• _Problem details_
Output only the lines below from the one containing "Sesué , Huesca, con" to the one containing "lista para su uso inmediato.", exactly as written, both ends kept.

Extracted page text data:
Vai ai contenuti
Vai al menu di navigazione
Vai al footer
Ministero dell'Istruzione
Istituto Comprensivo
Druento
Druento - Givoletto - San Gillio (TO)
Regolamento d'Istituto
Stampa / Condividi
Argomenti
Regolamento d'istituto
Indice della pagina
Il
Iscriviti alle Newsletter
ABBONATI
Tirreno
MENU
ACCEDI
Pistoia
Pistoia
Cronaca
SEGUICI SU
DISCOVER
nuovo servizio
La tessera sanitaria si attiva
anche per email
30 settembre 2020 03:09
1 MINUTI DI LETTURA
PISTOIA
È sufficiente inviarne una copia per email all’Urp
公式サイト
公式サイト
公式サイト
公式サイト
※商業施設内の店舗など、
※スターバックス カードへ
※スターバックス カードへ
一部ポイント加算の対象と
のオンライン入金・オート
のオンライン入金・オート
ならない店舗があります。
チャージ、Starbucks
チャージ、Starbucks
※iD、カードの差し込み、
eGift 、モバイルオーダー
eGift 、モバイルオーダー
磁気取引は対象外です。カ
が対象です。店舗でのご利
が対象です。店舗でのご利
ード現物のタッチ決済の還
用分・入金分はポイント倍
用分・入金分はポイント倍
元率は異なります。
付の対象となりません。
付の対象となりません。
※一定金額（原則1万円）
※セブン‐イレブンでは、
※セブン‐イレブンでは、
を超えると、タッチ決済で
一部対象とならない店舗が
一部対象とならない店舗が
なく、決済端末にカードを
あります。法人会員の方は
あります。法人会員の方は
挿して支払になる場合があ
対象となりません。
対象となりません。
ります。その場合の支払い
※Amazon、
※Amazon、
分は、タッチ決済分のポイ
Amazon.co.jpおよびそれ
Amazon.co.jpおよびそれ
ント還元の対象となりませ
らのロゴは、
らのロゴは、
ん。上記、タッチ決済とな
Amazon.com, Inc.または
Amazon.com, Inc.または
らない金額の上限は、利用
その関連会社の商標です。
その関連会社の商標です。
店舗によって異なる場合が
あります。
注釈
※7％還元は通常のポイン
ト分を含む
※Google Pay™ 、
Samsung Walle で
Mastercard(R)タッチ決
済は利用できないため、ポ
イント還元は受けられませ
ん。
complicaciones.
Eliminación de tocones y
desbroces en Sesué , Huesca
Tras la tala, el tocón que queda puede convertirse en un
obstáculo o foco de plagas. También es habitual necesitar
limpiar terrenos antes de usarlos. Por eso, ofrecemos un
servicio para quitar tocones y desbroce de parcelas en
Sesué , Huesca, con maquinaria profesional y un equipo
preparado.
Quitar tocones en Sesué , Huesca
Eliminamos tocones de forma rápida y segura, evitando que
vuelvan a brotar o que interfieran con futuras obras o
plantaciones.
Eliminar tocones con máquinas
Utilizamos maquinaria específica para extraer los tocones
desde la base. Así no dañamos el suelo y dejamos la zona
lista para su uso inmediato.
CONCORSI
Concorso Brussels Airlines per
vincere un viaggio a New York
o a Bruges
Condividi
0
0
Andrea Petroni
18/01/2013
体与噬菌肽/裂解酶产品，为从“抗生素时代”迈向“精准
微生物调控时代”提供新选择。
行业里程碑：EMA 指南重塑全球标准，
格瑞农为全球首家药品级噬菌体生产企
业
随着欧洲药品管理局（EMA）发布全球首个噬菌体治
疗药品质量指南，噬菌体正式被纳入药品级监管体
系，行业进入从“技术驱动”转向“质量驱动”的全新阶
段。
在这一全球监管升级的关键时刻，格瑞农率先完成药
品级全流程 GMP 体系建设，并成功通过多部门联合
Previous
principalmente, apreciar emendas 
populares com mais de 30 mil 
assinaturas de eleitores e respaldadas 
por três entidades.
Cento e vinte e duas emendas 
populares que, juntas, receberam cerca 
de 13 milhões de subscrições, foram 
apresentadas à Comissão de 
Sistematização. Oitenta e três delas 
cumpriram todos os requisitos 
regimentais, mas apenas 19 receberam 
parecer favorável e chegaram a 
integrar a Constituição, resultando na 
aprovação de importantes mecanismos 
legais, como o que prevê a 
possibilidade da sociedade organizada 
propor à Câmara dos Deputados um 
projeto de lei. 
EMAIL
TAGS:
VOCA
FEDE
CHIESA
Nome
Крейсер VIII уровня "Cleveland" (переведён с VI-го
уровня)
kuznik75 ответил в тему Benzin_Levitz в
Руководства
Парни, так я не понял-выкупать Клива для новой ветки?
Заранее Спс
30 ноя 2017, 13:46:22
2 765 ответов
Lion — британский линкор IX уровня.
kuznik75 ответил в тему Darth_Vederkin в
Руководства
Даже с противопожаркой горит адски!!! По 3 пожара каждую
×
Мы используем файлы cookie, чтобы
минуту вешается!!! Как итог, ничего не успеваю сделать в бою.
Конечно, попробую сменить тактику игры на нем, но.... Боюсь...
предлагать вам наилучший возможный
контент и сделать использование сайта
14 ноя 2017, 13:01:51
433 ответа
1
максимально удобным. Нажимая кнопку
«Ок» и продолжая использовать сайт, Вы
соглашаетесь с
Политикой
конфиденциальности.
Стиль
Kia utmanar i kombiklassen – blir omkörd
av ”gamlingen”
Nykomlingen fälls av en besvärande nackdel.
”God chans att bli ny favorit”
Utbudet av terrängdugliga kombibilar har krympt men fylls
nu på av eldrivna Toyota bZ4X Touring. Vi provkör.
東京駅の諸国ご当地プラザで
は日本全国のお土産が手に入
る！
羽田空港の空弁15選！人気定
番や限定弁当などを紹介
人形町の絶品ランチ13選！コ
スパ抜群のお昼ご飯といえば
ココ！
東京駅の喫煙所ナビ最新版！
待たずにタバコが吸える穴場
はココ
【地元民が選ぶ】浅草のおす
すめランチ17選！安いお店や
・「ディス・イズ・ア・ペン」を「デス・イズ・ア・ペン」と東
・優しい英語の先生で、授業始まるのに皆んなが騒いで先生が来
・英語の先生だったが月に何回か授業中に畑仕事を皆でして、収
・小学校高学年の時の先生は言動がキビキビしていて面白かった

• _Result for this exercise_
Sesué , Huesca, con maquinaria profesional y un equipo
preparado.
Quitar tocones en Sesué , Huesca
Eliminamos tocones de forma rápida y segura, evitando que
vuelvan a brotar o que interfieran con futuras obras o
plantaciones.
Eliminar tocones con máquinas
Utilizamos maquinaria específica para extraer los tocones
desde la base. Así no dañamos el suelo y dejamos la zona
lista para su uso inmediato.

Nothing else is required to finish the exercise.